**WHAT THE EXERCISE ASKS**
In the records below, some lines contain the word "Deadline". Copy each of them.

**Stored data entries**
%%

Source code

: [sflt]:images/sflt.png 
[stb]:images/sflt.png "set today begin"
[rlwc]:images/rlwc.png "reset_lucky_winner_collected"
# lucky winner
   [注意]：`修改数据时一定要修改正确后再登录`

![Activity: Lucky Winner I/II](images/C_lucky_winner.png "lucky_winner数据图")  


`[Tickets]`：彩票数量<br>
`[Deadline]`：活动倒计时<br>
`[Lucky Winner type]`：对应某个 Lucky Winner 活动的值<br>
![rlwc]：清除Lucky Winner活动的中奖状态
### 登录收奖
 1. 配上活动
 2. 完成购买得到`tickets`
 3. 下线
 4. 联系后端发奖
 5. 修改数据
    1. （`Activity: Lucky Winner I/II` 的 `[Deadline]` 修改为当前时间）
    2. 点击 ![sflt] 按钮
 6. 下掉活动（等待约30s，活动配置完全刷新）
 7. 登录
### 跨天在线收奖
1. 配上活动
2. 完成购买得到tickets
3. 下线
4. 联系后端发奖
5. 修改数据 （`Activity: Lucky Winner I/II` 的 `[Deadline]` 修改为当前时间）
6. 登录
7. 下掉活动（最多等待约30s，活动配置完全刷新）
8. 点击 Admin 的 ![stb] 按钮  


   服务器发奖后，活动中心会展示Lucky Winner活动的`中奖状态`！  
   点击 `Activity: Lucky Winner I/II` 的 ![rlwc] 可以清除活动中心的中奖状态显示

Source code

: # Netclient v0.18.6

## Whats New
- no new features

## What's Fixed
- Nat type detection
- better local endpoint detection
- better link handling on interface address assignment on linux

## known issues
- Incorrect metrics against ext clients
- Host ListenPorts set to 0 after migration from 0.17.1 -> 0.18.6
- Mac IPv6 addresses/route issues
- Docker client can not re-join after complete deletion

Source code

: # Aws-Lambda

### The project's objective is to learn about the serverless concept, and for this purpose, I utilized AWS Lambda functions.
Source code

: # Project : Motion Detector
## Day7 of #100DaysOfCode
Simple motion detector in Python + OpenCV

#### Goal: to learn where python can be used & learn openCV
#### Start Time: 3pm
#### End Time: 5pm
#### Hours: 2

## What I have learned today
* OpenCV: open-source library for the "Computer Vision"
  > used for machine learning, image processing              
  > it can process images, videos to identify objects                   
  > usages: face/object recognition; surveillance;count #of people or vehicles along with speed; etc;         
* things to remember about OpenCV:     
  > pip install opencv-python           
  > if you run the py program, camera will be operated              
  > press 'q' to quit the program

%%

**RESPONSE BELOW**
`[Deadline]`：活动倒计时<br>
    1. （`Activity: Lucky Winner I/II` 的 `[Deadline]` 修改为当前时间）
5. 修改数据 （`Activity: Lucky Winner I/II` 的 `[Deadline]` 修改为当前时间）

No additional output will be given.